Feeding oneself may seem like a simple task. But it’s nothing short of a medical breakthrough for Jan Scheuermann.

Thanks to a robotic arm that doctors connected to her brain, the 52-year-old recently carried out the feat for the first time in 10 years since being paralyzed from the neck down by a mysterious illness.

“I just can’t stop smiling, it’s so cool,” Scheuermann said in a taped recording of her experiment. “I’m moving things -- I haven’t moved things in about 10 years.”

Scheuermann is the first quadriplegic person to be able to control a robotic arm with her mind. She began testing the device earlier this year when doctors at the University of Pittsburgh implanted two metal electrodes on the surface of her brain.

The electrodes then send signals to two terminals atop her skull which relay messages to a nearby robotic arm that responds to her thoughts.

"On the second day of our experiments she was able to use this device to reach out in space,” said Professor Andrew Schwartz of The University of Pittsburgh. “Nobody has come anywhere close to that."

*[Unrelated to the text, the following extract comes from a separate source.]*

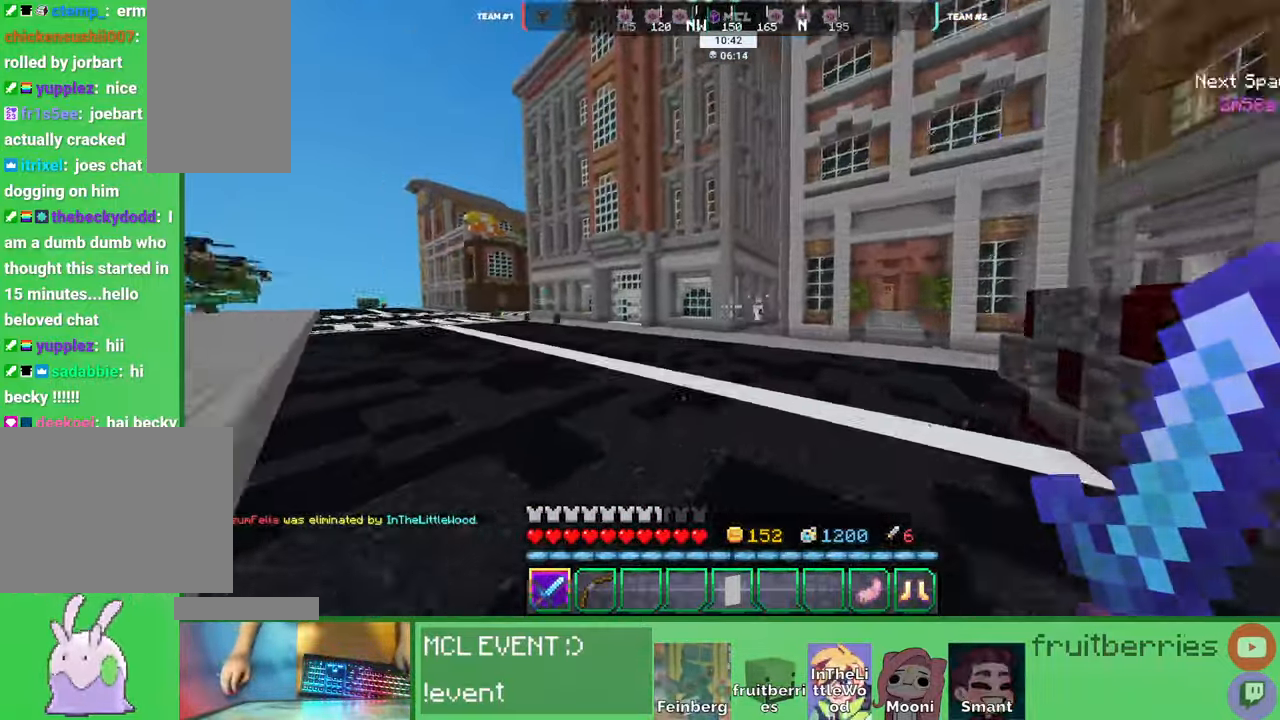
{"keys": ["a", "space", "w"], "mouse": [], "events": [[150, "space", "down"]]}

While doctors have been experimenting with human-machine interfaces for some time now, the move marks a breakthrough in the research and could pave the way for medical devices that could help people with spinal cord injuries or debilitating diseases like ALS.

“The populations that we could apply this to might be as wide as our imagination is,” said Dr. Elizabeth Tyler-Kabara from The University of Pittsburgh School of Medicine.

Scheuermann is currently writing a book about her participation in the ground-breaking experiment.